*Directive*
Retype each of the entries below word for word, leaving out the pictures.

*Task material*
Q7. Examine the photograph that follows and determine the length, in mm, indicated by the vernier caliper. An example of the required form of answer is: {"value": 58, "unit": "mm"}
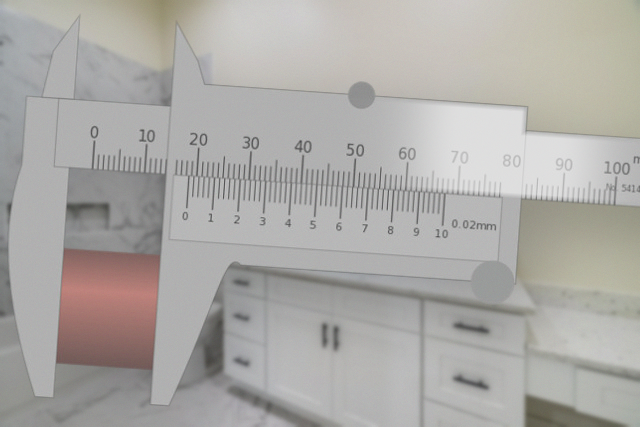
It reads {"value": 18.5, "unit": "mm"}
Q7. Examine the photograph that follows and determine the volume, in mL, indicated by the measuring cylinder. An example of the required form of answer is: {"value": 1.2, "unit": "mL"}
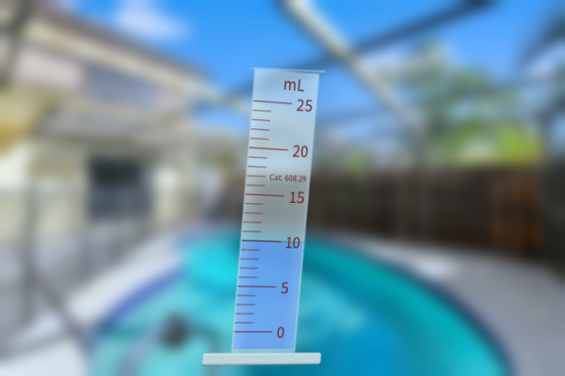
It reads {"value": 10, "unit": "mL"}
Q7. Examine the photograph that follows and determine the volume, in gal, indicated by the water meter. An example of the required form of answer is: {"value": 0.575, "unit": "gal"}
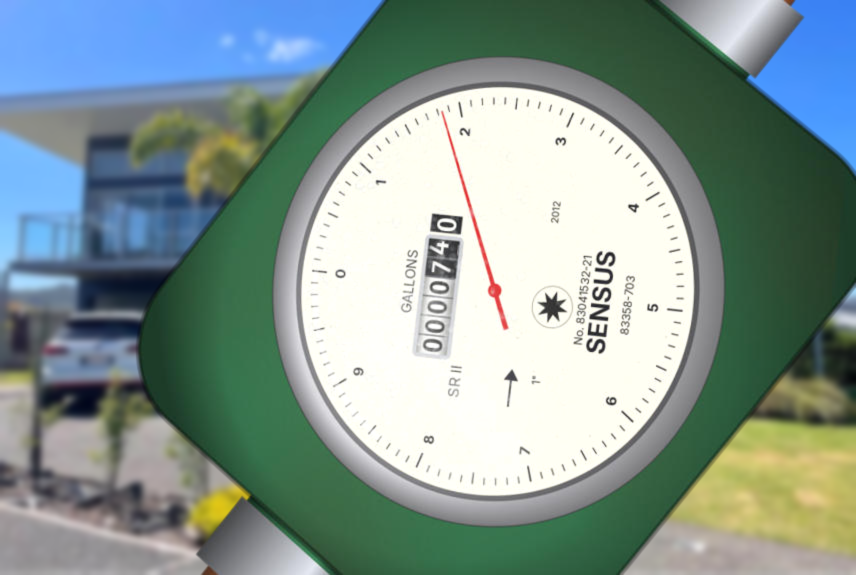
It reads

*Exercise answer*
Q7. Examine the photograph that follows and determine the length, in mm, indicated by the vernier caliper. An example of the required form of answer is: {"value": 58, "unit": "mm"}
It reads {"value": 18.5, "unit": "mm"}
Q7. Examine the photograph that follows and determine the volume, in mL, indicated by the measuring cylinder. An example of the required form of answer is: {"value": 1.2, "unit": "mL"}
It reads {"value": 10, "unit": "mL"}
Q7. Examine the photograph that follows and determine the volume, in gal, indicated by the water meter. An example of the required form of answer is: {"value": 0.575, "unit": "gal"}
It reads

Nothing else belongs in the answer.